[The Story of Alchemy and the Beginnings of Chemistry by M. M. Pattison Muir]@TWC D-Link bookThe Story of Alchemy and the Beginnings of Chemistry CHAPTER II 9/10
Each class of substances, they said, has a life, or spirit (an essential character, we might say) of its own.
"The life of sulphur," Paracelsus said, "is a combustible, ill-smelling, fatness....
The life of gems and corals is mere colour....

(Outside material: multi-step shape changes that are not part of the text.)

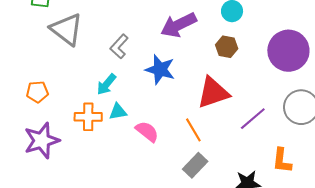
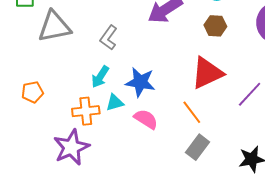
gray triangle: (67, 29) -> (54, 27), turned -42
blue star: (160, 69) -> (140, 82), moved
purple star: (42, 140) -> (71, 147), moved

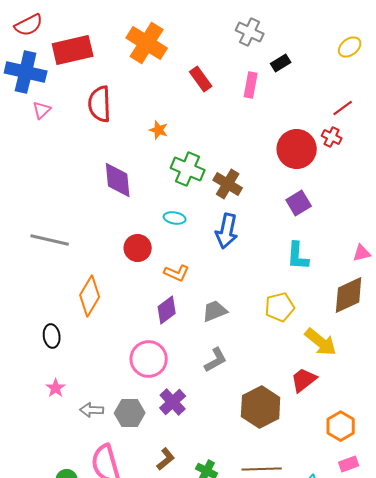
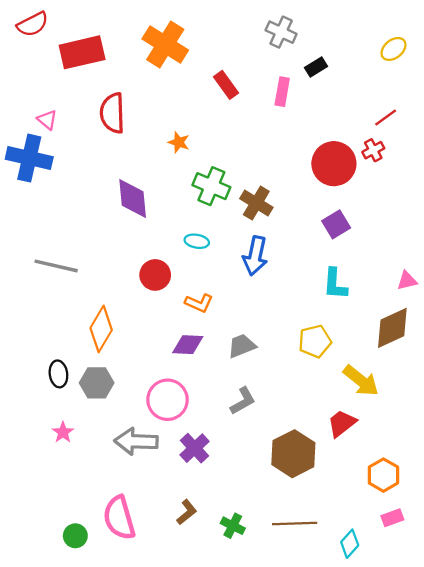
blue cross: (26, 72) -> (29, 158), moved
pink triangle: (42, 110) -> (47, 120), turned -36
red cross: (332, 137) -> (373, 150), turned 36
purple diamond: (167, 310) -> (188, 345), turned 40
gray arrow: (92, 410) -> (136, 441), moved, size x1.6
gray hexagon: (130, 413) -> (97, 383), moved

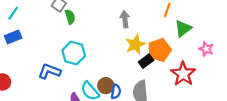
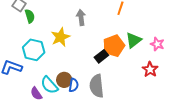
green triangle: (183, 28) -> (134, 40), moved
yellow star: (135, 44) -> (60, 37), moved
red star: (183, 74) -> (150, 69), moved, size x0.7

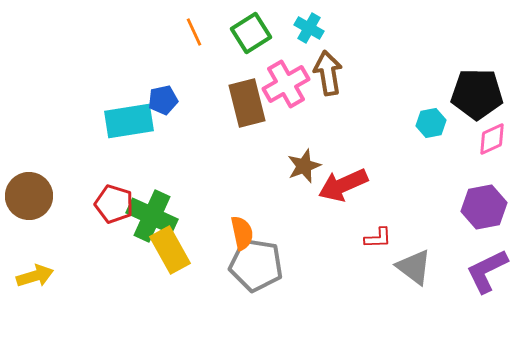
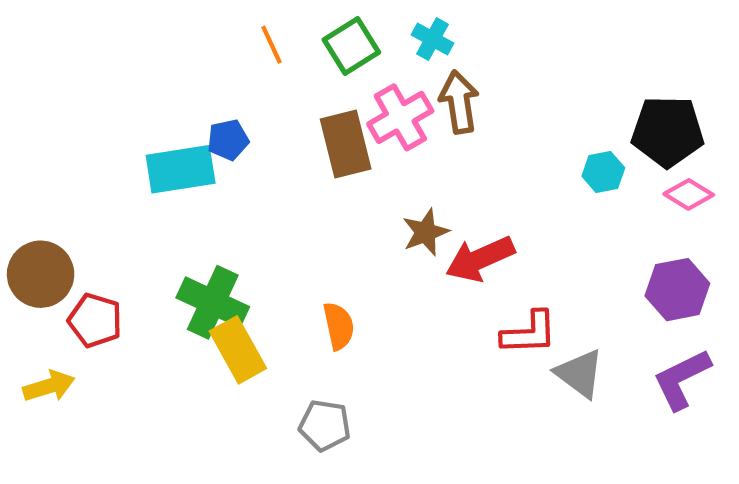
pink diamond: (492, 139) -> (689, 194), turned 56
red pentagon: (114, 204) -> (95, 320), moved
red L-shape: (378, 238) -> (529, 333), size x1.5
gray pentagon: (256, 265) -> (325, 425), moved, size x0.7

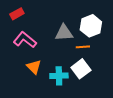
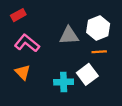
orange line: (83, 47) -> (99, 52), moved
orange triangle: (34, 67) -> (23, 72), moved

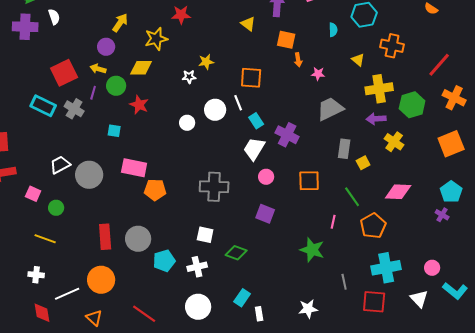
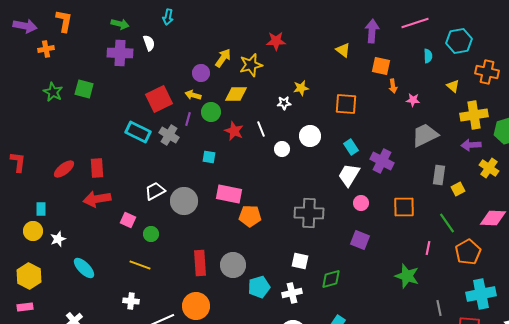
yellow arrow: (120, 23) -> (223, 58), moved
white line: (238, 103) -> (261, 129), moved
green diamond: (236, 253) -> (331, 279), turned -35

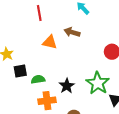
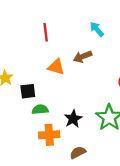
brown arrow: (72, 32) -> (83, 57), turned -42
black square: (20, 71) -> (28, 91), moved

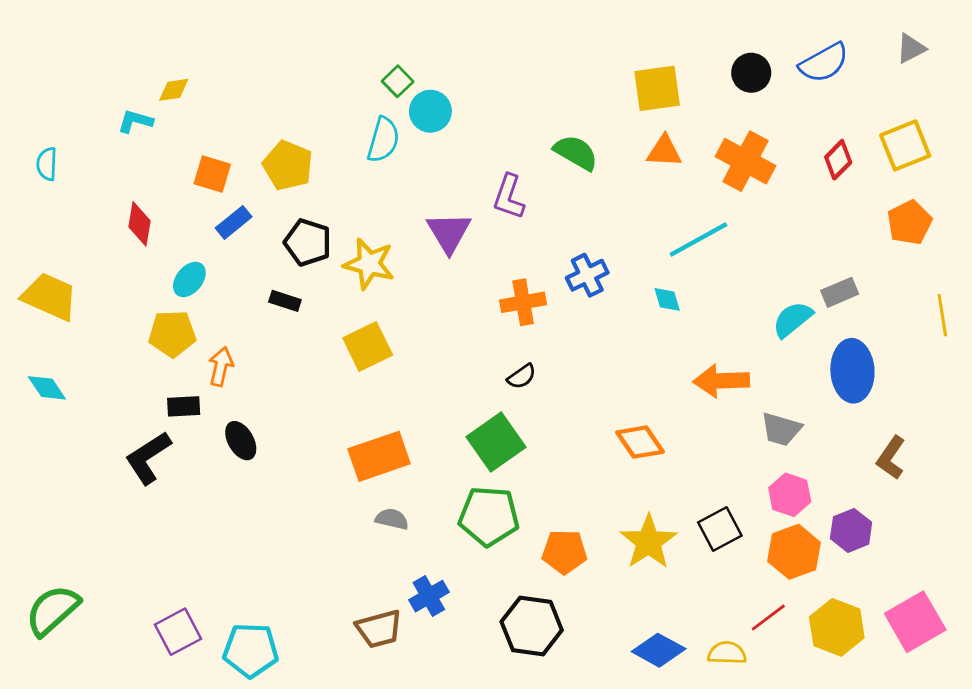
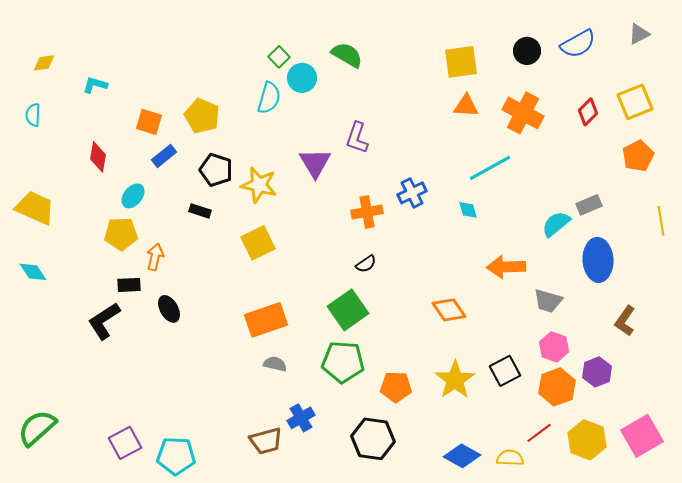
yellow diamond: (174, 90) -> (44, 63), moved
green semicircle: (576, 153) -> (347, 55), moved

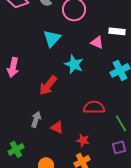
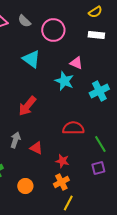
white rectangle: (117, 31) -> (96, 35), moved
cyan triangle: (52, 38) -> (31, 59), turned -36
cyan star: (74, 64) -> (64, 81), moved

The life of water is its flowing....
The life of fire is air." Grant an attraction of like to like, and the reason becomes apparent for such directions as these: "Nothing heterogeneous must be introduced into our magistery"; "Everything should be made to act on that which is like it, and then Nature will perform her duty." Although each class of substances was said by the alchemists to have its own particular character, or life, nevertheless they taught that there is a deep-seated likeness between all things, inasmuch as the power of _the essence_, or _the one thing_, is so great that under its influence different things are produced from the same origin, and different things are caused to pass into and become the same thing. In _The New Chemical Light_ it is said: "While the seed of all things is one, it is made to generate a great variety of things." It is not easy now--it could not have been easy at any time--to give clear and exact meanings to the doctrines of the alchemists, or the directions they gave for performing the operations necessary for the production of the object of their search.